Work to complete ::
Reproduce every one of the following items word for word, and leave the pictures out of your answer.

Task inputs ::
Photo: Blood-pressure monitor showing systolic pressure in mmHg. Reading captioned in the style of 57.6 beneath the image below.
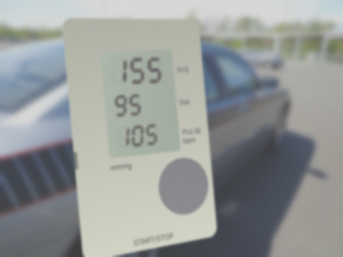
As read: 155
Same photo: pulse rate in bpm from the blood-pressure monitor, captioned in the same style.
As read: 105
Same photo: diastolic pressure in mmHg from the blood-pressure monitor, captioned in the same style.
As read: 95
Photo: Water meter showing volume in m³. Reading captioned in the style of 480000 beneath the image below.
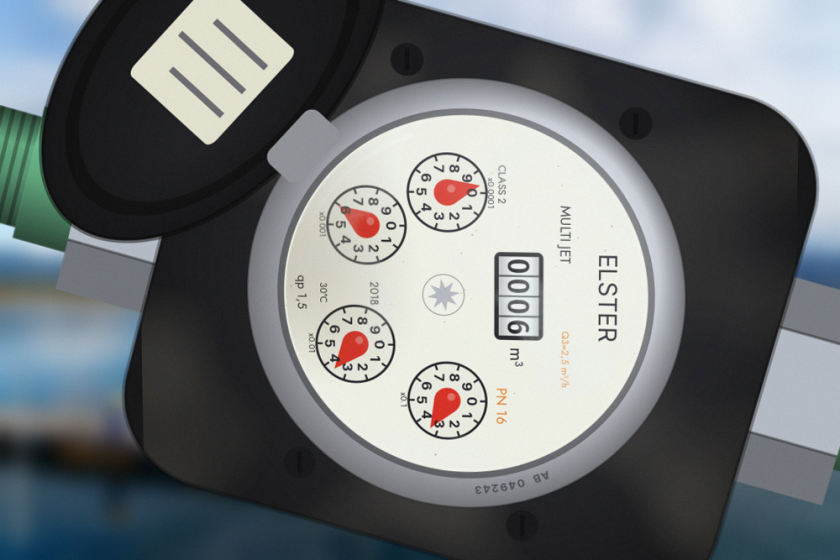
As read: 6.3359
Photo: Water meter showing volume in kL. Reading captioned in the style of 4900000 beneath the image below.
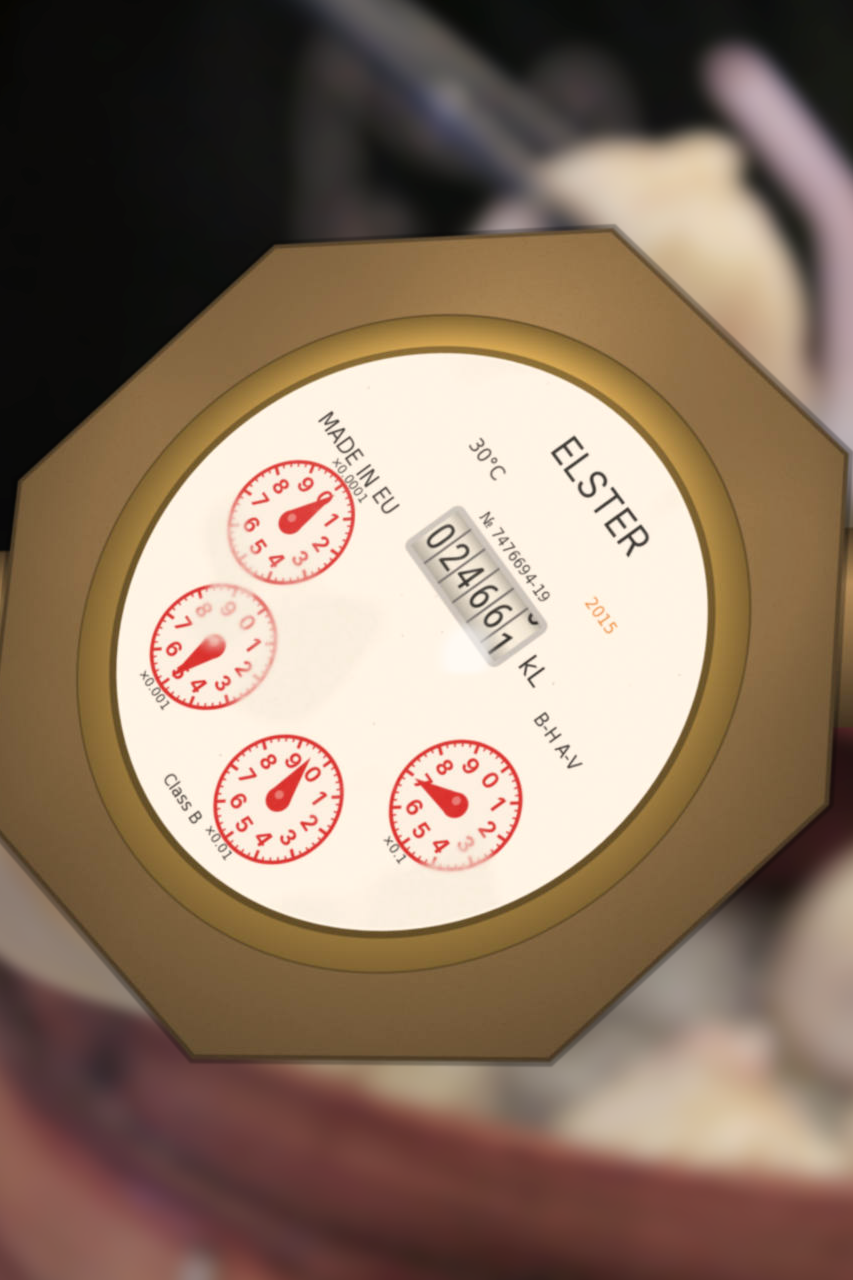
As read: 24660.6950
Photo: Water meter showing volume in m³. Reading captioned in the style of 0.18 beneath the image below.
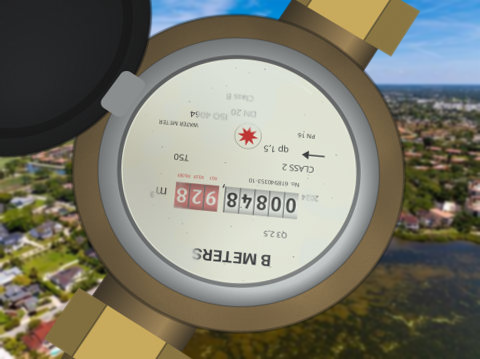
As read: 848.928
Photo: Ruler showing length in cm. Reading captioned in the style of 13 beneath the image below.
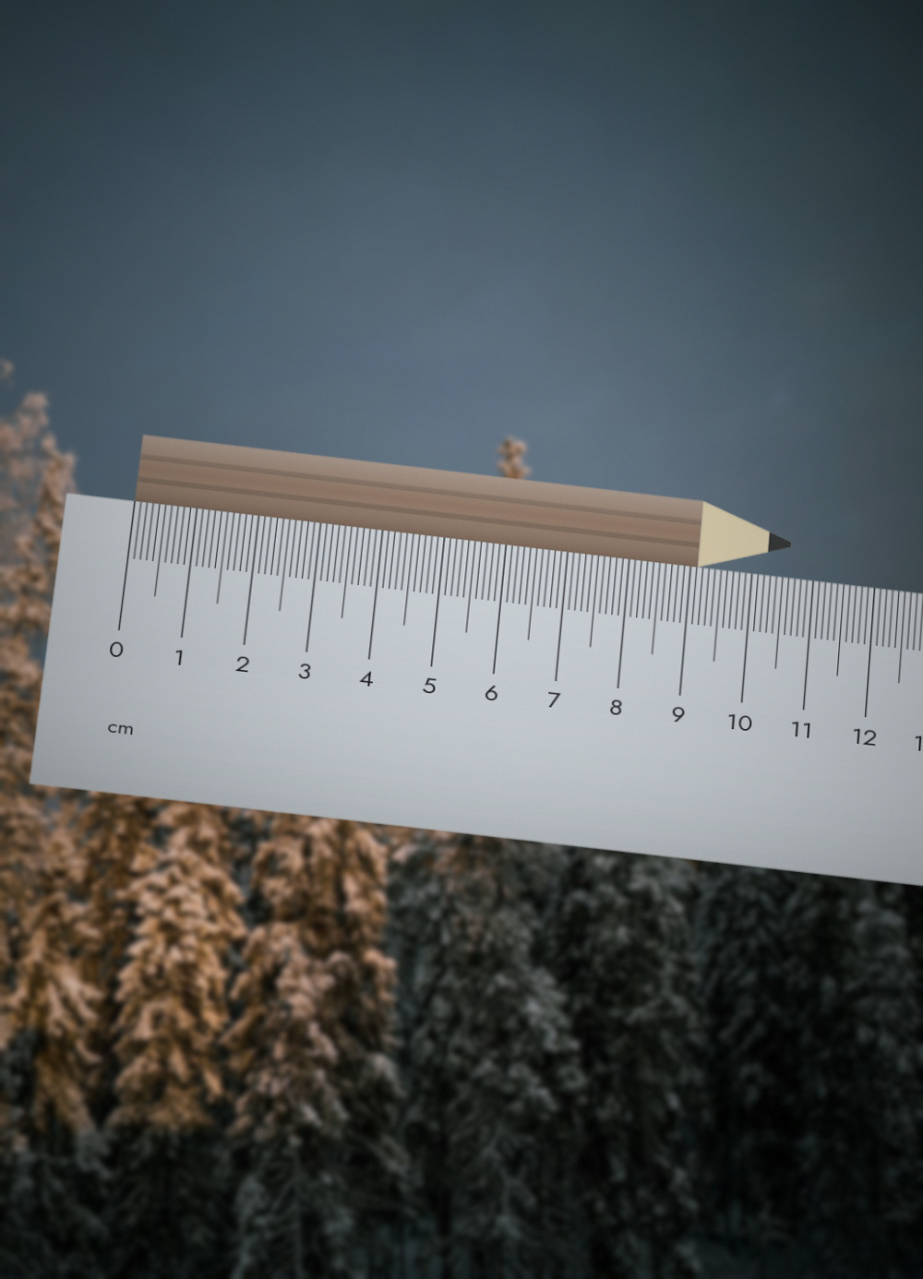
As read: 10.6
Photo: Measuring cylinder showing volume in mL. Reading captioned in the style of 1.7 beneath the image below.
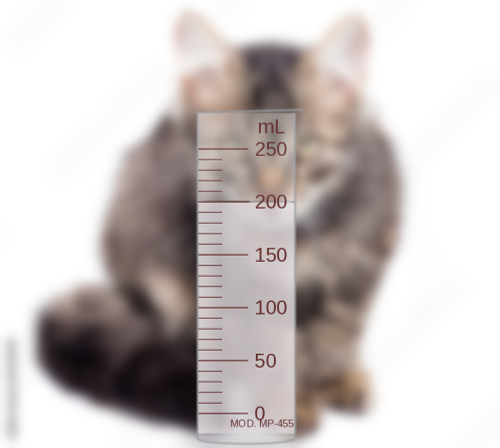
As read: 200
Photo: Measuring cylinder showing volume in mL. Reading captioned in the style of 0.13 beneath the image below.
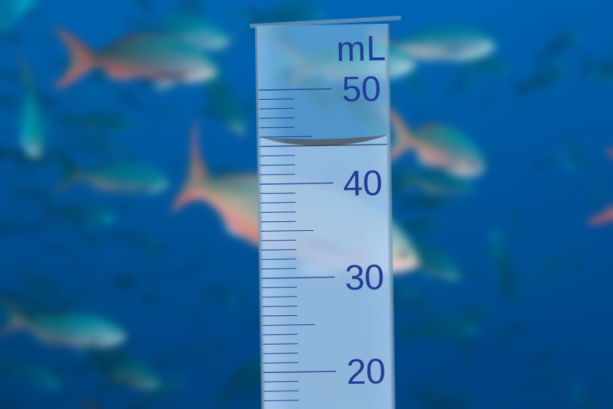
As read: 44
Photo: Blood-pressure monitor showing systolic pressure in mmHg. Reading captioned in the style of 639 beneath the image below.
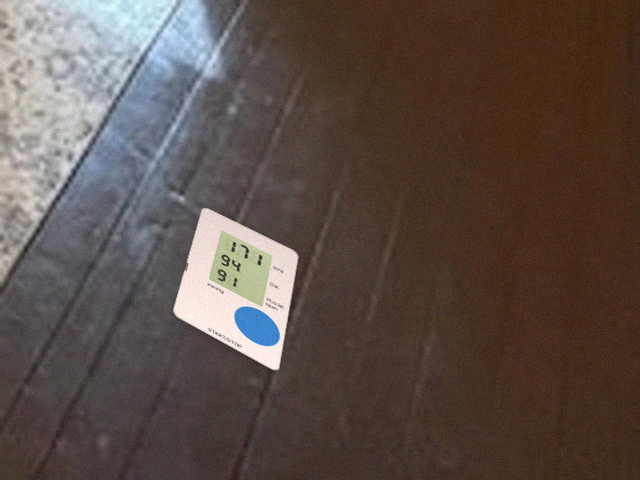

Result of this task ::
Photo: Blood-pressure monitor showing systolic pressure in mmHg. Reading captioned in the style of 57.6 beneath the image below.
As read: 155
Same photo: pulse rate in bpm from the blood-pressure monitor, captioned in the same style.
As read: 105
Same photo: diastolic pressure in mmHg from the blood-pressure monitor, captioned in the same style.
As read: 95
Photo: Water meter showing volume in m³. Reading captioned in the style of 480000 beneath the image below.
As read: 6.3359
Photo: Water meter showing volume in kL. Reading captioned in the style of 4900000 beneath the image below.
As read: 24660.6950
Photo: Water meter showing volume in m³. Reading captioned in the style of 0.18 beneath the image below.
As read: 848.928
Photo: Ruler showing length in cm. Reading captioned in the style of 13 beneath the image below.
As read: 10.6
Photo: Measuring cylinder showing volume in mL. Reading captioned in the style of 1.7 beneath the image below.
As read: 200
Photo: Measuring cylinder showing volume in mL. Reading captioned in the style of 0.13 beneath the image below.
As read: 44
Photo: Blood-pressure monitor showing systolic pressure in mmHg. Reading captioned in the style of 639 beneath the image below.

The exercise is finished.